I can only assume that IBM supports standards only when it's convenient for them to do so.

April 22, 2007

IBM Spurns UDDI in WSRR

Blogger: Anne Thomas Manes

My recent product profile on IBM WebSphere Service Registry and Repository (WSRR) is attracting a lot of attention. Burton Group APS clients can download the article from here. For non-clients, TechTarget provides an excellent summary of the article here

I characterize WSRR as a platform-specific registry and repository. A registry enables information exchange among runtime systems, while a repository manages information and provides governance capabilities such as lifecycle and policy management. I must applaud IBM for the repository features of the product, but I want to slap them for spurning UDDI.

While the industry has never adopted a standard for repositories, the same is not true for registries. UDDI defines a widely adopted standard registry protocol that enables diverse runtime systems to share information. Runtime infrastructure products that rely on UDDI to enable information exchange include all web services management products (e.g., AmberPoint, Actional, SOA Software, webMethods Infravio X-Broker, Oracle Web Services Manager, HP SOA Manager, and CA WSDM), all XML gateways (e.g., Cisco Reactivity, Forum Systems, IBM DataPower, Layer 7, and Vordel), and quite a few ESBs (e.g., BEA AquaLogic, Oracle ESB, Software AG crossvision, Sonic ESB, Tibco BusinessWorks, etc.). Most development tools (e.g., Visual Studio, Eclipse, NetBeans, IntelliJ, etc) include wizards that use UDDI to query a registry.

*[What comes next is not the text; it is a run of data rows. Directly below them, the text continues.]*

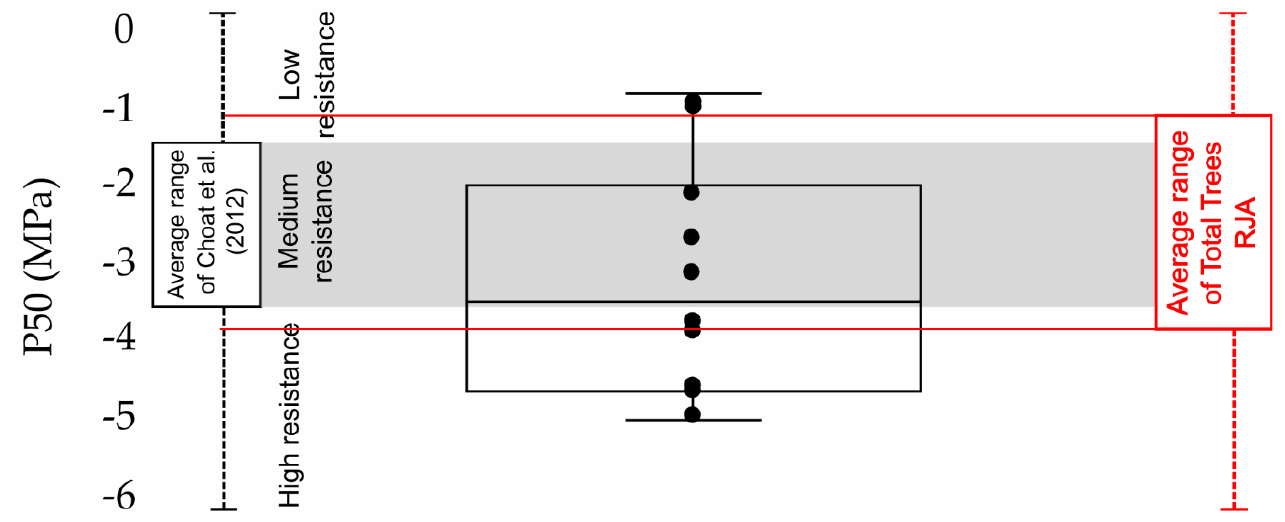
Figure 6. P 50 of species sampled in RJA and threshold based on [39].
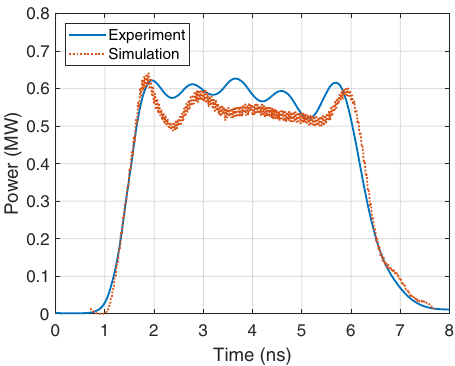
FIG. 20. FFTof the rf pulse in Fig. 19 from an eight bunch train with total charge of 12 nC bunch, along with accompanying PIC simulation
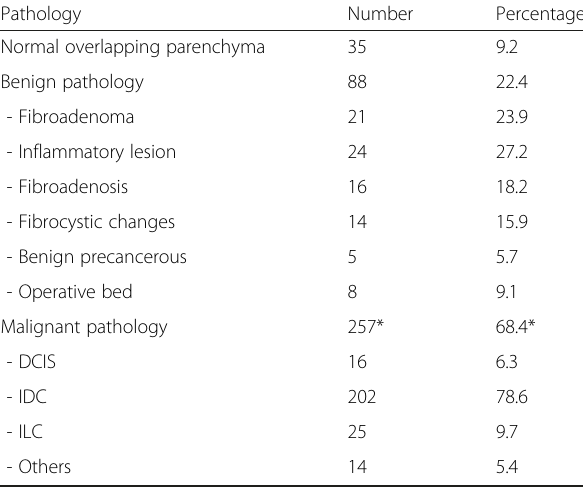
Table 1 Classification of the 380 breast asymmetries according to histopathology results and outcome of follow-up studies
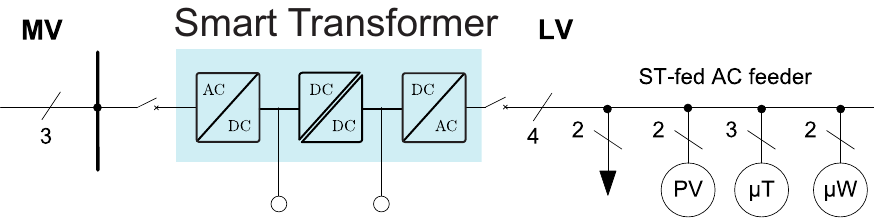
Figure 1. Smart transformer (ST) concept. LV: low voltage; MV: medium voltage; PV: photovoltaic; µ T: micro-turbine; µ W: micro-wind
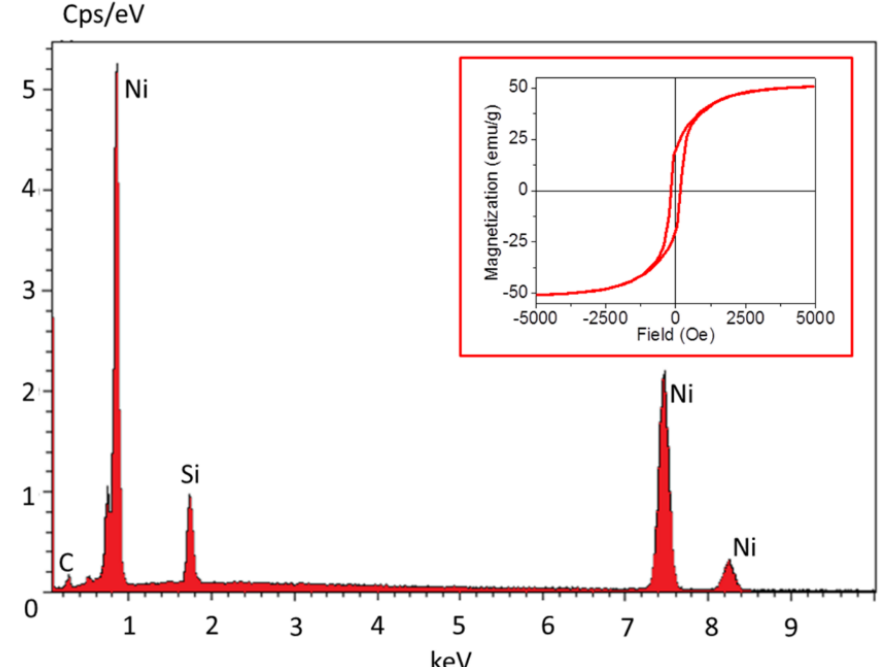
Figure 5. The typical energy-dispersive X-ray spectroscopy (EDS) spectrum. The inset is hysteretic loop at room temperature of typical NiNWs. These characterizations were conducted on the product synthesized with typical process.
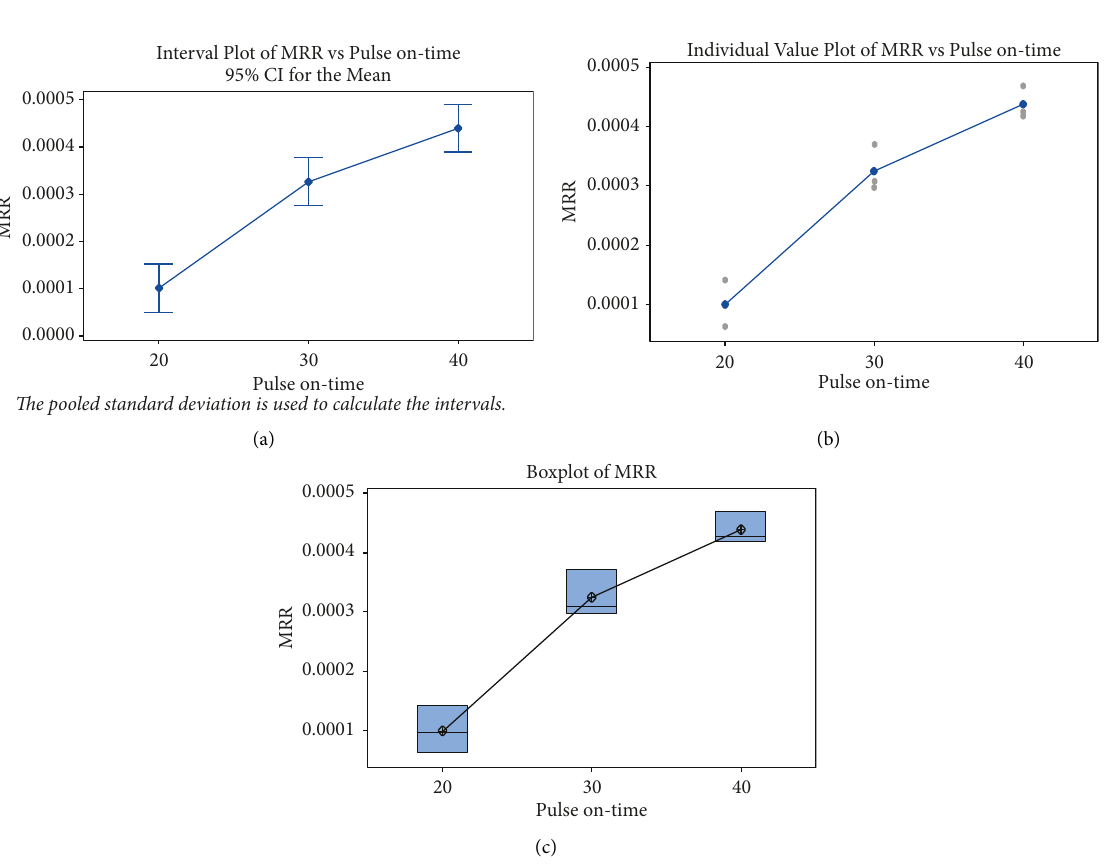
Figure 9: (a) Interval plot of MRR vs pulse-on time for mild steel. (b) Individual value plot of MRR vs pulse-on time for mild steel. (c) Boxplot of MRR vs pulse-on time for mild steel.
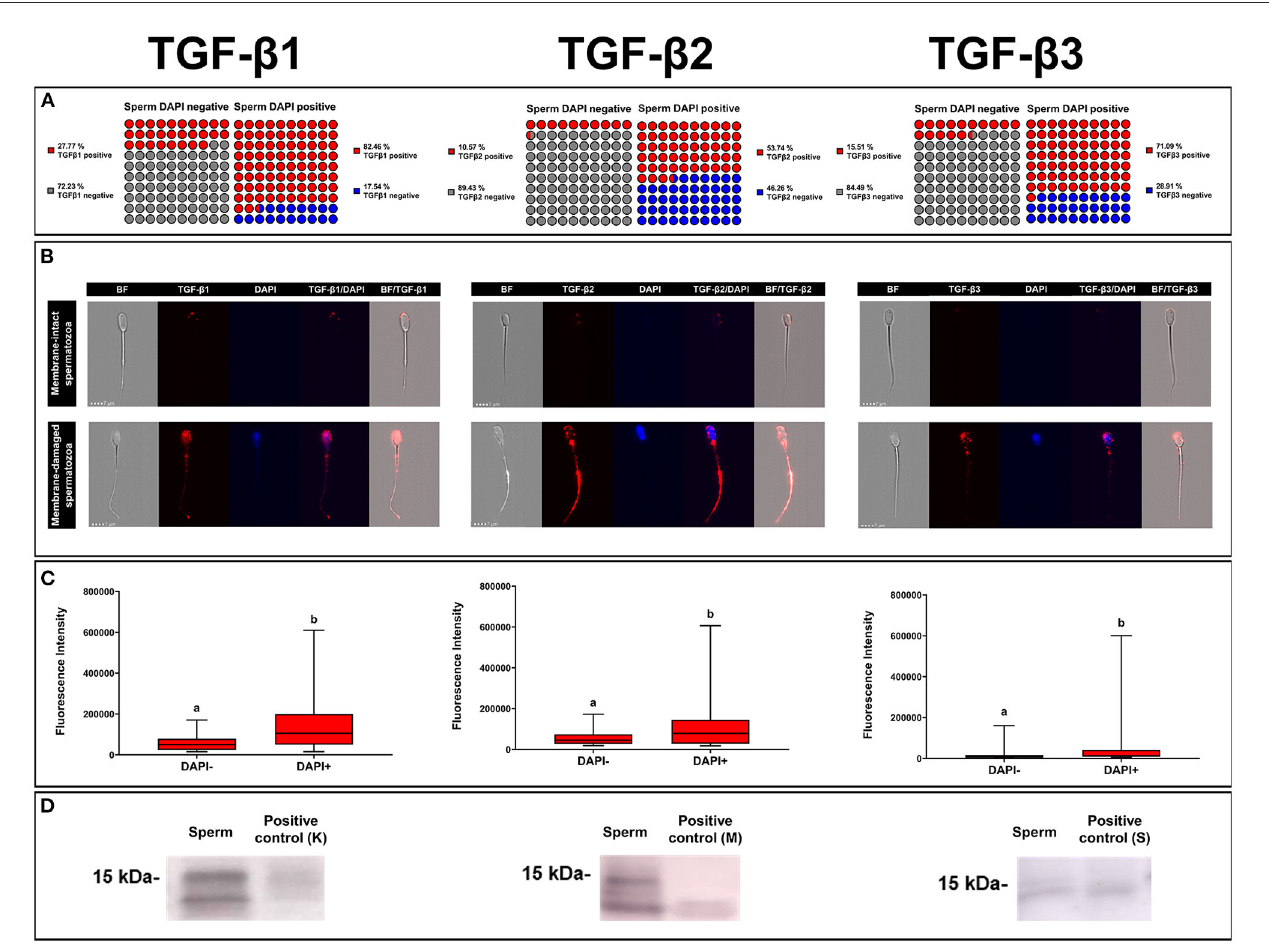
FIGURE6 Immunocytochemistry expression of TGF- β 1, - β 2, - β 3 in pig ejaculated spermatozoa. (A) Percentage of sperm expressing TGF- β 1, - β 2, and - β 3 in spermatozoa showing intact [4’,6-diamidino-2-fenilindol (DAPI) negative] or damaged (DAPI positive) membranes. (B) Representative images of TGF- β 1, - β 2, and - β 3 expression (red fluorescence) in spermatozoa with intact (DAPI negative) or damaged (blue fluorescence, DAPI) plasma membrane (bright field, BF). (C) Fluorescence intensity of TGF- β 1, - β 2, and - β 3 expression measured in arbitrary units. The plots show data from three biological replicates with more than 10,000 events analyzed per replicate. Boxes enclose the 25th and 75th percentiles, whiskers extend to the 5th and 95th percentiles and the line indicates the median. Different letters above the bars indicate significantly different values ( p < 0.001). (D) TGF- β 1, - β 2, and - β 3 expression of mature band ( ∼ 15 kDa) in sperm and positive controls [pig kidney (K) for TGF- β 1, human amniotic membrane (M) for TGF- β 2 and pig spleen tissue (S) for TGF- β 3].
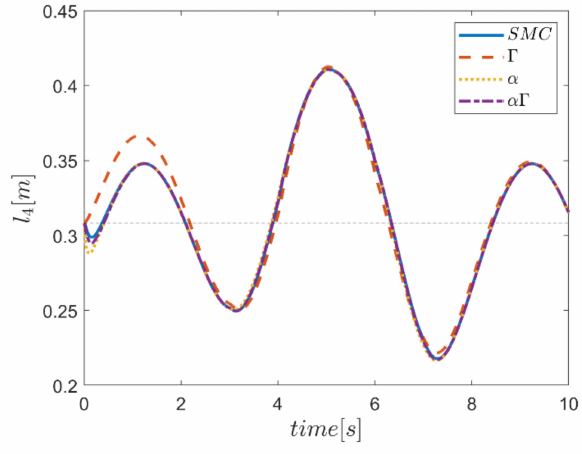
Figure 37. Comparison of the length of the fourth actuator.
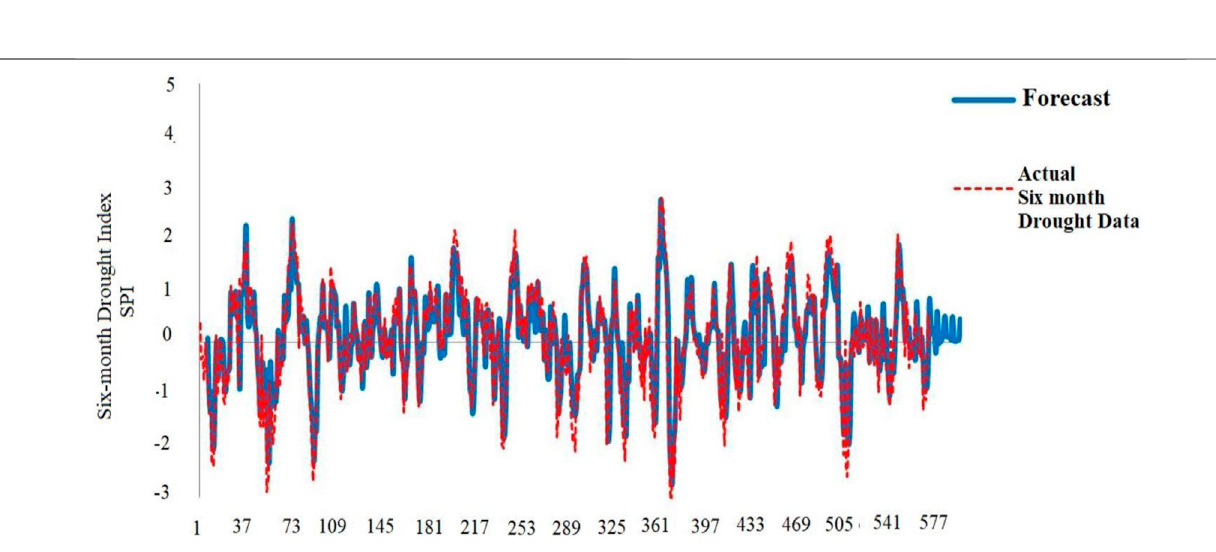
Frontiers in Earth Science |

But WSRR does not support the UDDI protocol. Instead it exposes a proprietary protocol (via Java/SDO and SOAP). Runtime infrastructure products that support the WSRR protocol include IBM WebSphere ESB, IBM WebSphere Process Server, IBM WebSphere Message Broker, IBM DataPower appliances, and IBM Tivoli Composite Application Manager (ITCAM) for SOA. Notice the abundance of IBM products and the absence of third-party vendor products in that list. IBM has developed a plug-in for Eclipse and Rational that enables these tools to query the registry/repository. No other tools can interface with WSRR.

The soon-to-be released WSRR v6.0.2 (available May 25) will include a UDDI synchronization framework, which will enable reasonable coexistence between WSRR and a separate UDDI registry. IBM even includes a separate UDDI registry with the product. But I don’t think this makes up for the fact that WSRR does not directly support the UDDI protocol or for the fact that IBM has chosen to implement support for WSRR’s proprietary registry protocol rather than UDDI in its plethora of runtime products. This is clearly a proprietary platform strategy.

IBM—supposedly a great proponent of standards—is proving its true colors.

Bottom line: WSRR will appeal to organizations that exclusively use IBM SOA infrastructure, but it is inappropriate for organizations that use a heterogeneous environment.